I submitted an App to the Amazon App store, but it was rejected because of this issue:
This app appears to be sending unencrypted, sensitive information. In this instance, the E-MAIL and PASSWORD is being sent in clear text. Please update the app to encrypt all sensitive information.
I'm using LoopJ for my http requests and I'm not sure why my data is not being encrypted, or how to encrypt it. Here's my code.

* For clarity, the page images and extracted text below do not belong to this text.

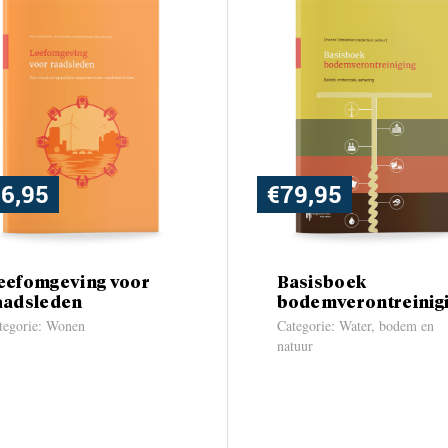
6,95
€
79,95
eefomgeving voor
Basisboek
aadsleden
bodemverontreinig
tegorie: Wonen
Categorie: Water, bodem en
natuur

public class MYAuthClient {
private static final String BASE_URL = "http://www.mywebservice.net/";
private static AsyncHttpClient client = new AsyncHttpClient();
public static void post(String url, RequestParams params, AsyncHttpResponseHandler responseHandler) {
client.post(getAbsoluteUrl(url), params, responseHandler);
}
private static String getAbsoluteUrl(String relativeUrl) {
return BASE_URL + relativeUrl;
}
}
To make requests. I do this.
RequestParams params = new RequestParams();
params.put("email", login_email);
params.put("password", login_pass);
MYAuthClient.post("api/v1/tokens.json", params, new AsyncHttpResponseHandler() {
@Override
public void onStart() {
// Initiated the request
}
@Override
public void onSuccess(String response) {
// Successfully got a response
}
@Override
public void onFailure(Throwable e, String response) {
// Response failed :(
Toast.makeText(getApplicationContext(), "Failed to connect to server", Toast.LENGTH_LONG).show();
}
});
Any help or a link to an example of using encryption along with LoopJ? Thanks!
The best solution here is to provide a https endpoint for your webservice.
Then in your Android, change to endpoint to https like so:
http://www.mywebservice.net/
becomes
https://www.mywebservice.net/
You need to check that the server hosting the webservice is set up to server https. The solution to that problem is beyond the scope of this question.